Comment
Editor’s note: Carbon cop
Have you ever followed your recycling to see what happens to it? Many of us blissfully assume our plastic and paper are taken off to be turned into useful goods and put back into circulation.
Last year, the UK National Audit Office found that more than half the packaging reported as being recycled is actually sent abroad to be processed, who knows in what way.
I was first forced to challenge this naïve assumption about recycling when reading Michael Moore’s 2001 book Stupid White Men, his rant against America best known for unpicking the George W Bush v Al Gore election farce, remember the “pregnant chads” in Florida?
Moore brings in recycling as an example about the lemming nature of people being satisfied to deposit their recycling and then go back to their lives detached from the issue for another seven days.
The point remains today that green policies and behaviour are fine to an extent but only if they are properly monitored and policed throughout the process.
Allegations that one in four energy performance certificates in the UK, that’s 2.5 million, are wrong similarly raised concerns about the carbon agenda from a property perspective.
As the climate crisis starts to dawn on real estate, are we certain that carbon-reducing objectives can survive the fragmented nature of project delivery and building management? Go-betweens and consultants come and go during the procurement process for large, tendered construction jobs. Often they have different drivers, one stage is about capital costs and the next might be about operational savings.
Who will check meters are properly calibrated? Certain sensors for heating and ventilation require specialist installation and strict controls such as not trimming the length of a cable or else the reading won’t be right.
The special thermally superior glazing the developer insisted on promises impressive energy gains but only if fitted properly by trained workers experienced with that product.

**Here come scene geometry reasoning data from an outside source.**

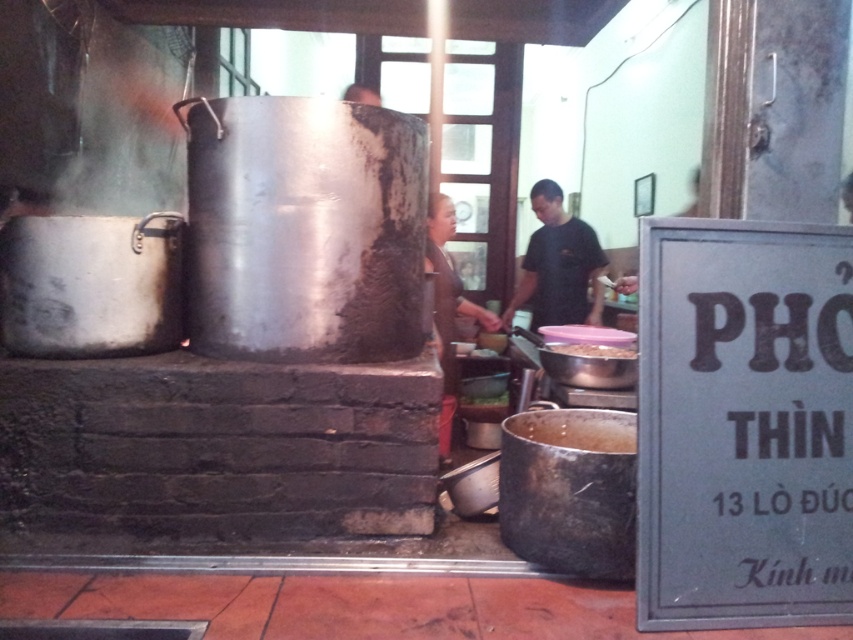
Can you confirm if brown matte pot at center is wider than white matte bowl at center?

Indeed, brown matte pot at center has a greater width compared to white matte bowl at center.

Is brown matte pot at center above white matte bowl at center?

No.

Identify the location of brown matte pot at center. (576, 429).

Is black matte shirt at center below matte silver pot at center?

Actually, black matte shirt at center is above matte silver pot at center.

Who is more forward, (538, 243) or (496, 397)?

Positioned in front is point (496, 397).

Find the location of a particular element. The height and width of the screenshot is (640, 853). black matte shirt at center is located at coordinates (558, 264).

From the picture: Between brown matte pot at center and matte silver pot at center, which one appears on the right side from the viewer's perspective?

brown matte pot at center

This screenshot has height=640, width=853. What do you see at coordinates (576, 429) in the screenshot? I see `brown matte pot at center` at bounding box center [576, 429].

This screenshot has width=853, height=640. What are the coordinates of `brown matte pot at center` in the screenshot? It's located at (576, 429).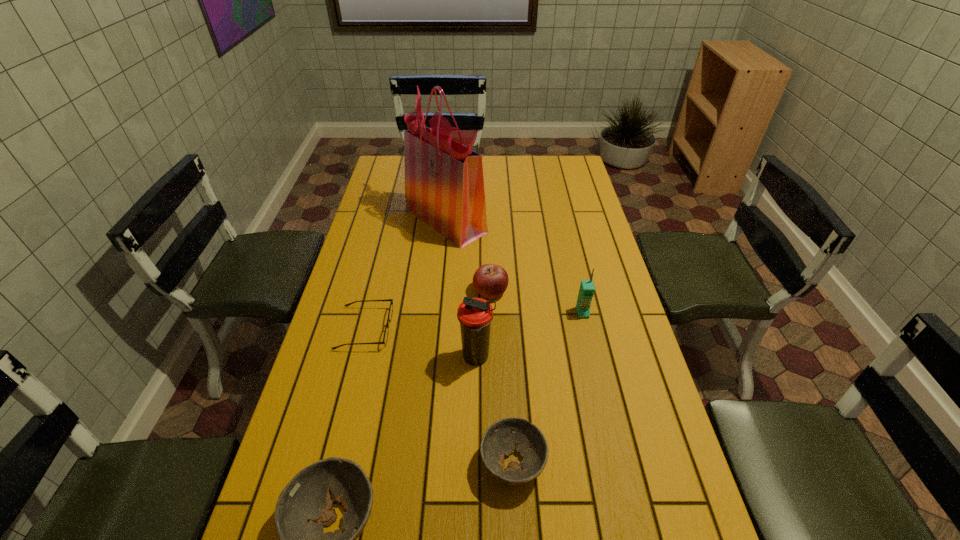
In order to click on the second shortest object in this screenshot , I will do `click(499, 440)`.

Locate an element on the screen. the right bowl is located at coordinates (499, 440).

Find the location of a particular element. This screenshot has width=960, height=540. spectacles is located at coordinates (385, 337).

This screenshot has width=960, height=540. I want to click on apple, so click(x=490, y=281).

Where is `shopping bag`? shopping bag is located at coordinates (444, 185).

Find the location of a particular element. This screenshot has height=540, width=960. the farthest object is located at coordinates (444, 185).

Identify the location of the rightmost object. The height and width of the screenshot is (540, 960). (586, 292).

Identify the location of cellular telephone. The image size is (960, 540). (586, 292).

Identify the location of thermos bottle. This screenshot has width=960, height=540. (475, 315).

This screenshot has width=960, height=540. Identify the location of vacant space located 0.300m on the left of the right bowl. (349, 463).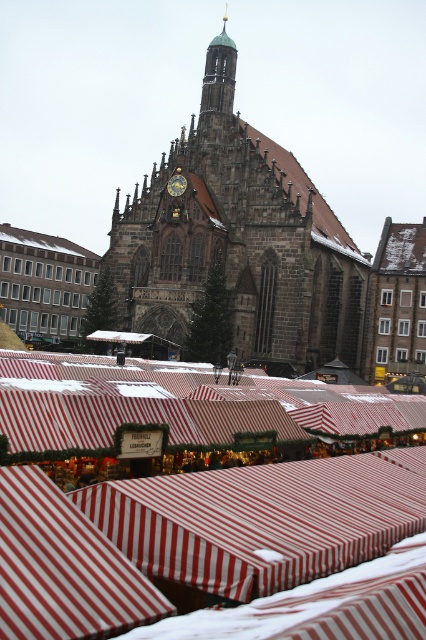
Question: Can you confirm if red striped awning at center is positioned to the right of dark brown stone church at center?

Choices:
 (A) no
 (B) yes

Answer: (B)

Question: In this image, where is red striped awning at center located relative to dark brown stone church at center?

Choices:
 (A) right
 (B) left

Answer: (A)

Question: Can you confirm if red striped awning at center is positioned below dark brown stone church at center?

Choices:
 (A) no
 (B) yes

Answer: (B)

Question: Which of the following is the farthest from the observer?

Choices:
 (A) (244, 214)
 (B) (394, 544)

Answer: (A)

Question: Which point is closer to the camera?

Choices:
 (A) dark brown stone church at center
 (B) red striped awning at center

Answer: (B)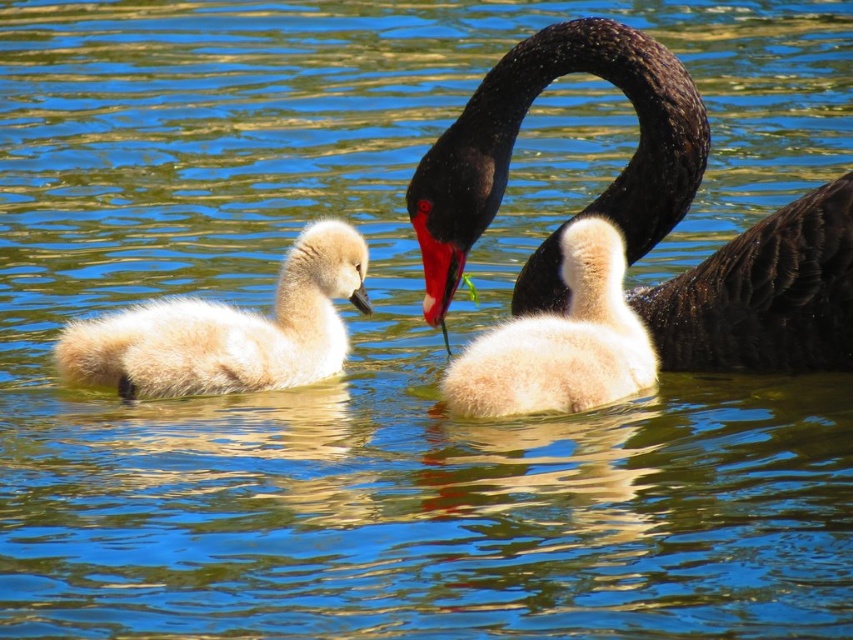
Is point (181, 353) positioned after point (592, 356)?

Yes, it is.

Is white fluffy swan at left bigger than fluffy white cygnet at center?

No.

Does point (354, 275) come closer to viewer compared to point (442, 378)?

Yes, point (354, 275) is closer to viewer.

You are a GUI agent. You are given a task and a screenshot of the screen. Output one action in this format:
    pyautogui.click(x=<x>, y=<y>)
    Task: Click on the white fluffy swan at left
    This screenshot has height=640, width=853.
    Given the screenshot: What is the action you would take?
    pyautogui.click(x=229, y=330)

Is shiny black swan at center bigger than white fluffy swan at left?

Indeed, shiny black swan at center has a larger size compared to white fluffy swan at left.

Between point (811, 244) and point (59, 344), which one is positioned behind?

Point (59, 344)

Who is more distant from viewer, (514, 307) or (238, 317)?

Positioned behind is point (514, 307).

I want to click on shiny black swan at center, so click(517, 132).

Describe the element at coordinates (517, 132) in the screenshot. I see `shiny black swan at center` at that location.

Is shiny black swan at center bigger than fluffy white cygnet at center?

Correct, shiny black swan at center is larger in size than fluffy white cygnet at center.

Is point (582, 24) in front of point (461, 362)?

No, it is behind (461, 362).

Find the location of a particular element. The height and width of the screenshot is (640, 853). shiny black swan at center is located at coordinates (517, 132).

Will the contractor ensure that is the case when they have site control?
Good luck getting even the slightly more expensive product sold into a design-and-build team motivated by value engineering against a fixed cost, and not by the vastly cheaper running costs after the keys have been handed over and the premises opened, by the time it has passed into someone else’s budget.
All this might sound depressing and cynical but anyone who has spoken to a member of a project team in private knows shortcomings and cut corners are a reality in the messy built world.
Whilst championing the green agenda, must we cross our fingers and hope there will 100% perfect finishing in an industry where snagging and arguments over defects are part of daily life?
The investment model for creating and selling projects once they are completed does not help encourage optimism. What is the importance of the sustainability credentials being accurate if the momentum is all towards flipping the asset as soon as possible, or a five-year hold?
If the inaccuracies come to light years later the chances are the developer will be long gone and the complex job of unravelling liabilities for installing and maintaining experimental equipment left in the hands of lawyers.
What is needed is an open approach to measurement and reporting. Things like fast, accurate and transparent meter reading on an app do exist but traction for new products is slow.
The cost consultants and main contractors are used to a formulaic way of delivering projects and are reluctant to bring new ideas into the design process at the outset, which would make adoption smoother and more reliable.
The planet is screaming at us to act. We have to find the voice as an industry to admit the weaknesses and move together, parking our old-fashioned processes for the collective purpose. Nature doesn’t care for our excuses.